After the forum, McCarty highlighted the question as a key one. “One of the biggest distinctions between the three that will really matter to Republican voters is that one of them is not pro-life, and that’s Allen West,” she told me. The only other differences, McCarty noted, were in credentials and experience. “Beyond that,” she acknowledged, “they’re pretty similar.”
The two questions animating Democrat Beto O’Rourke’s challenge to the governor—how Abbott has handled last winter’s failure of the electric grid, and how he’s dealt with the COVID-19 pandemic—only received brief attention. On the question of February 2021’s “Snowmageddon,” Huffines blamed Abbott for relying on green energy sources (despite wind sources performing less poorly than coal and natural gas during the freeze). West called for weatherization of natural-gas facilities and delivered the best anti-Abbott punch of the night, telling the story of an eleven-year-old from Conroe who died during the storm and noting that the leader of a company that made $2.4 billion in profits during the blackouts cut Abbott a check for $1 million in June.
All three candidates said they opposed vaccine mandates—which Abbott, after months of Huffines’s rabble-rousing, issued executive orders to prohibit. Prather went further and dismissed all discussion of the coronavirus. “Everyone has omicron,” he said. “Look at your neighbor, kiss each other, and get it over with.”

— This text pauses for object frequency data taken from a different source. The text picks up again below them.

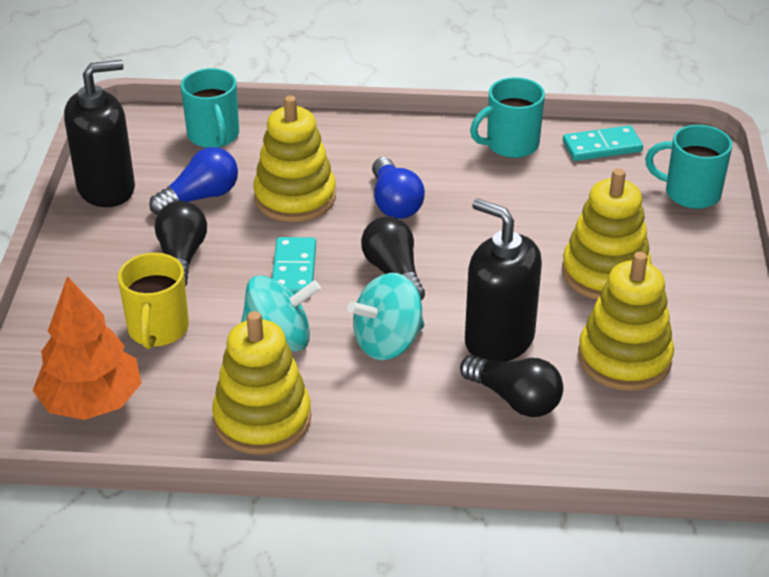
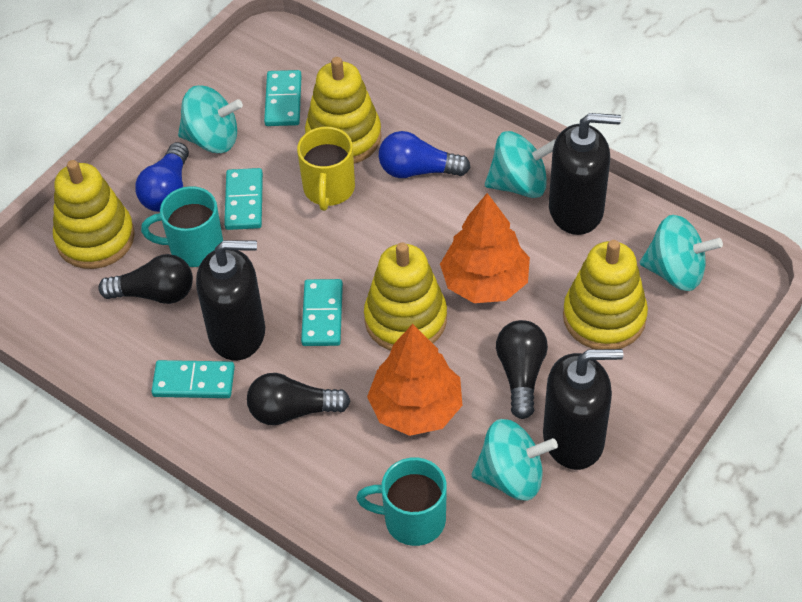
black soap dispenser: 2 -> 3
orange tree: 1 -> 2
turquoise domino: 2 -> 4
turquoise mug: 3 -> 2
turquoise spinning top: 2 -> 4

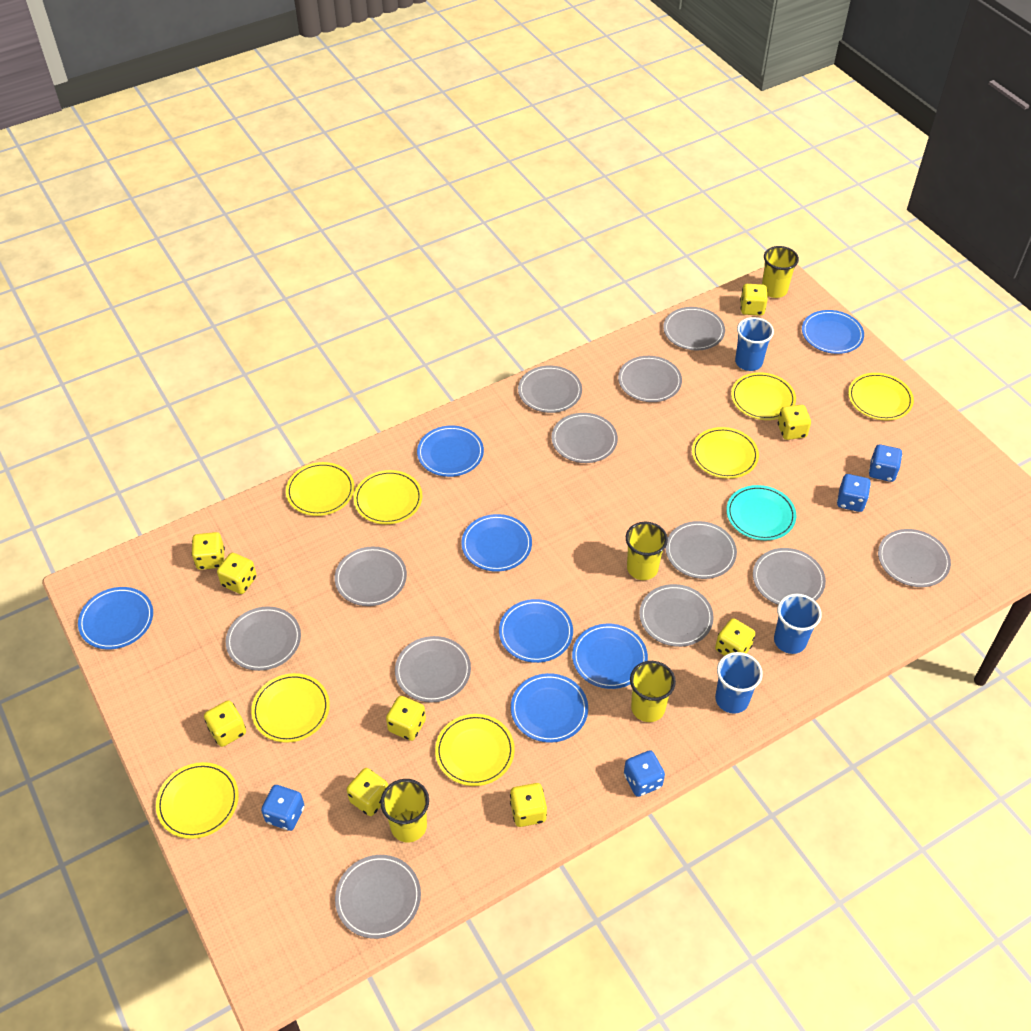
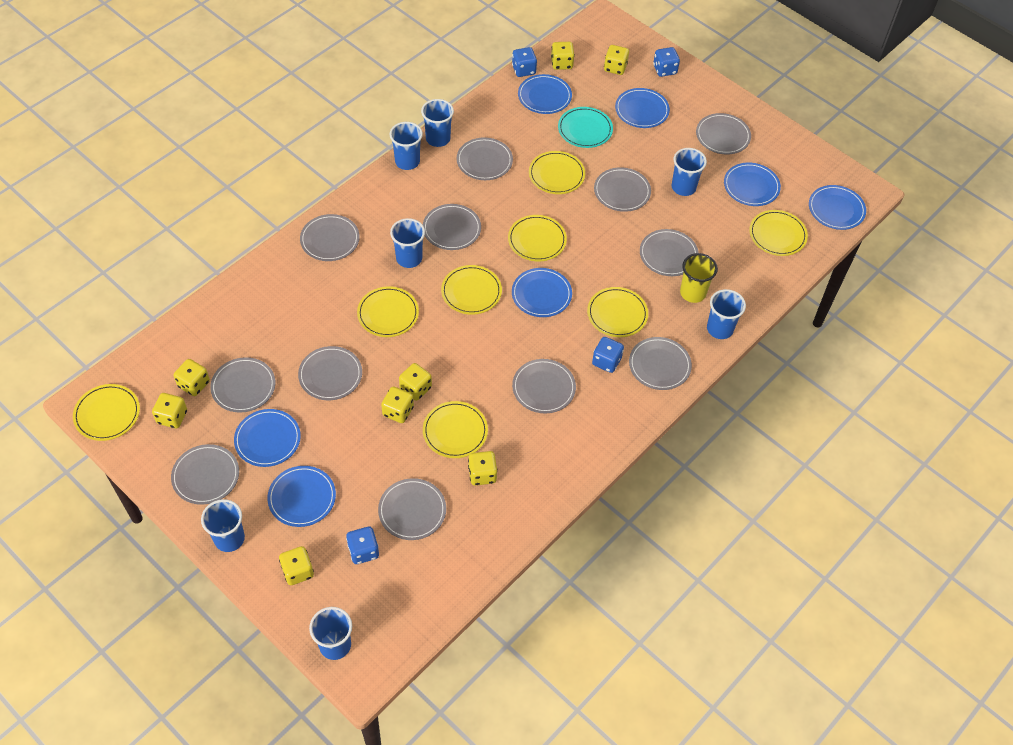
blue cup: 3 -> 7
yellow cup: 4 -> 1
yellow dice: 9 -> 8

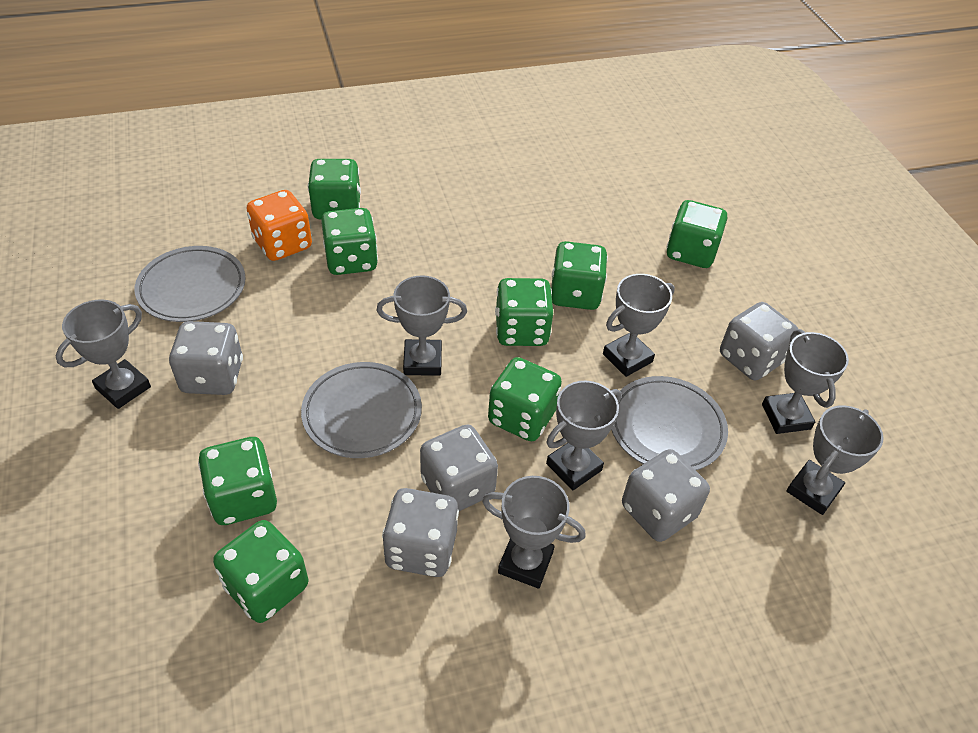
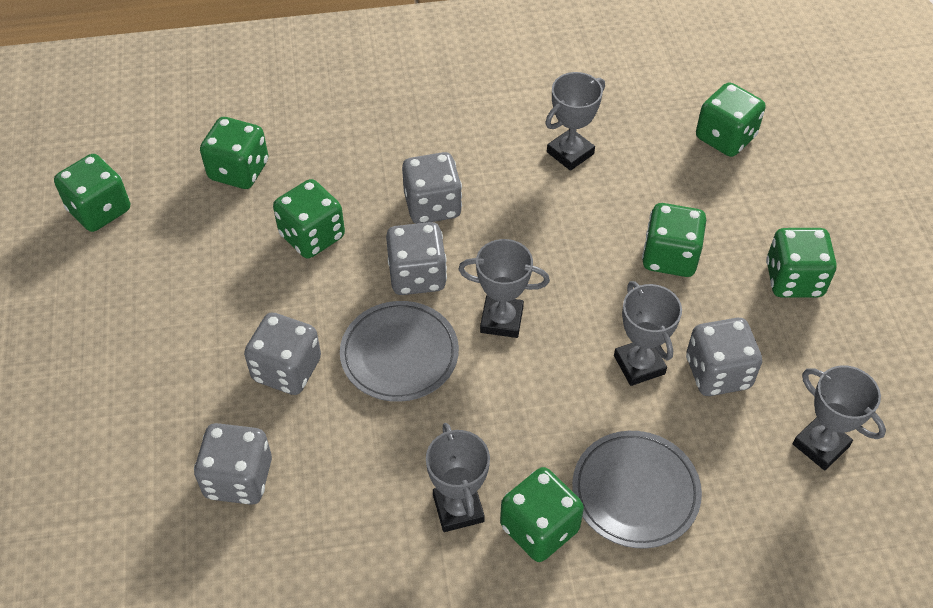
green dice: 8 -> 7
grey plate: 3 -> 2
grey trophy: 7 -> 5
orange dice: 1 -> 0

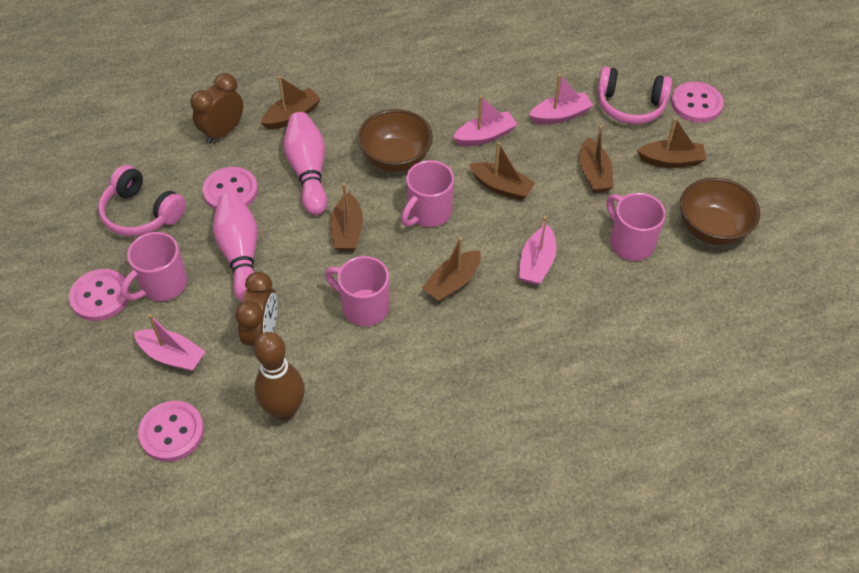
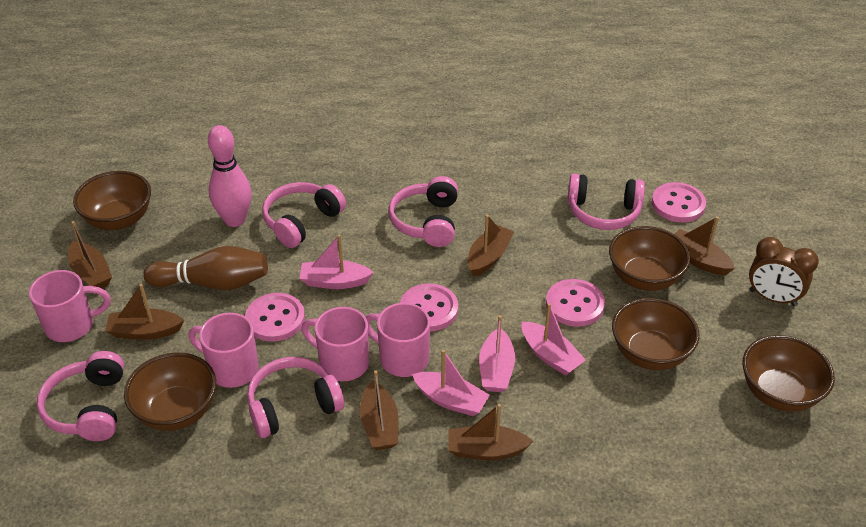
brown bowl: 2 -> 5
brown clock: 2 -> 1
pink bowling pin: 2 -> 1
pink headphones: 2 -> 5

But this was not a competition, strictly speaking, to be provocateur king, and so at the conclusion of the forum, audience members were asked to fill out straw-poll ballots. Rhodes remarked, pointedly, that this process would be “one ballot, one vote.” But as with many alleged Democratic vote-harvesting schemes, the ballots wouldn’t be tallied until much later; the group’s leaders had to travel back home first. (At press time, the results had not been released.) This audience was not a representative sample of the GOP electorate at large, though the attendees were likely primary voters; many came from local GOP groups and were sufficiently up to date on the news cycle to twice boo mentions of Republican congressman Dan Crenshaw of Texas, who recently feuded with congresswoman Marjorie Taylor Greene of Georgia and called for more COVID testing.
The hope, for these folks, is that the trifecta of right-wing challengers will keep Abbott below 50 percent in the March 1 primary, forcing him into a runoff in May. That appears to be a long shot, given that a November poll from the Texas Hispanic Policy Foundation and Rice University’s Baker Institute found 64 percent of likely primary voters backing Abbott, against 13 percent for West, 5 percent for Huffines, and 3 percent for Prather.
Outside the auditorium, West yard signs went quickly. A few folks who gathered near Prather’s table told me they supported him because, like Trump, he’s an outsider, and, as one put it, “Abbott sucks.” Others said Huffines’s legislative experience set him apart. As the candidates greeted fans who stuck behind for pictures and autographs, McCarty told me she considered the event a success: “People love to hear the red meat and understand and be able to articulate why Abbott has to go.”
I asked her what would happen if Abbott won the primary. She responded without hesitation: “We all get behind Abbott.”